Esta extensa citação pode resumir-se ao seguinte:
— o uso do hífen nos compostos onomásticos limita-se a alguns casos, tendo em conta as práticas correntes;
— em muitos compostos onomásticos não há hífen, a não ser que se faça a analogia com os casos hifenizados.
Como se vê, na onomástica reina uma grande liberdade, que muitos dos que me lêem agora acharão uma confusão. Em relação a Cristo Rei/Cristo-Rei, poderíamos argumentar que se trata de uma combinação simétrica como Áustria-Hungria e que a forma correcta é Cristo-Rei. Poderíamos até pensar na forma tenente-coronel, palavra constituída por dois substantivos tal como a que ora analisamos, para reforçar a nossa argumentação. Mas é o próprio Acordo de 1945 que nos deixa na incerteza, se quisermos rebater a defesa da forma Cristo Rei, sem hífen.

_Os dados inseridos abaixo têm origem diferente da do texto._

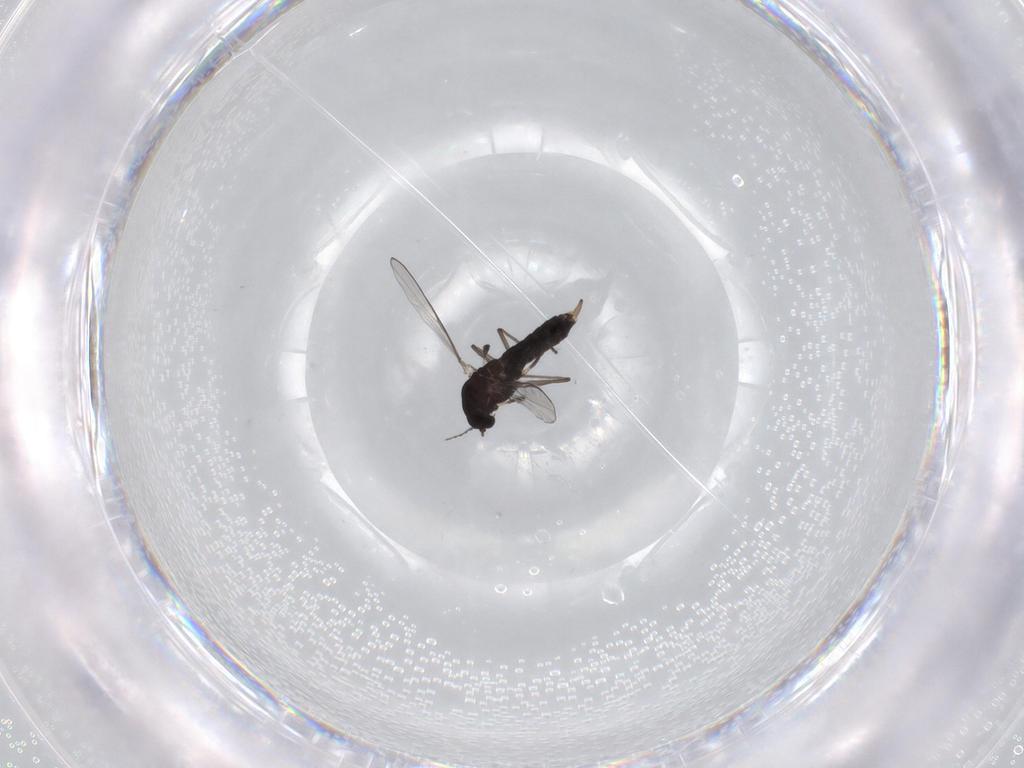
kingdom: Animalia
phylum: Arthropoda
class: Insecta
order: Diptera
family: Chironomidae
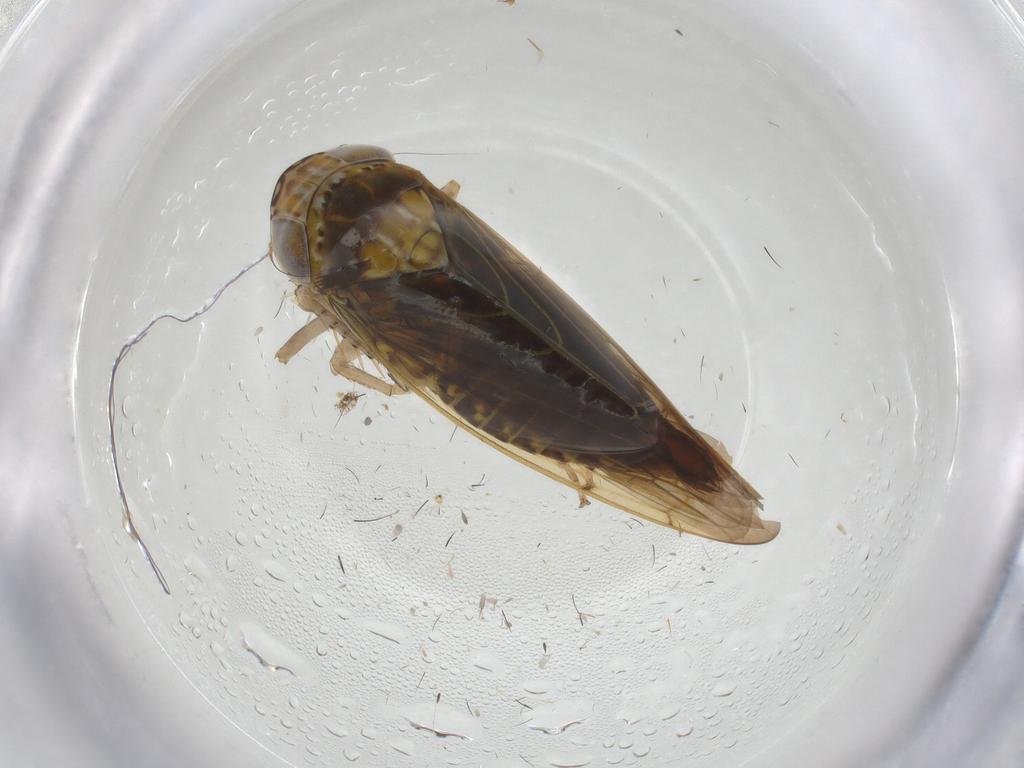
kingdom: Animalia
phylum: Arthropoda
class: Insecta
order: Hemiptera
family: Cicadellidae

Deste modo, considero que, por enquanto, há duas formas legítimas, Cristo Rei e Cristo-Rei. Aparentemente, a prática corrente é usar Cristo-Rei, com hífen, para designar o monumento da Margem Sul, na área de Lisboa. Noutras zonas em que o nome também aparece, escreve-se sem hífen (por exemplo no Brasil).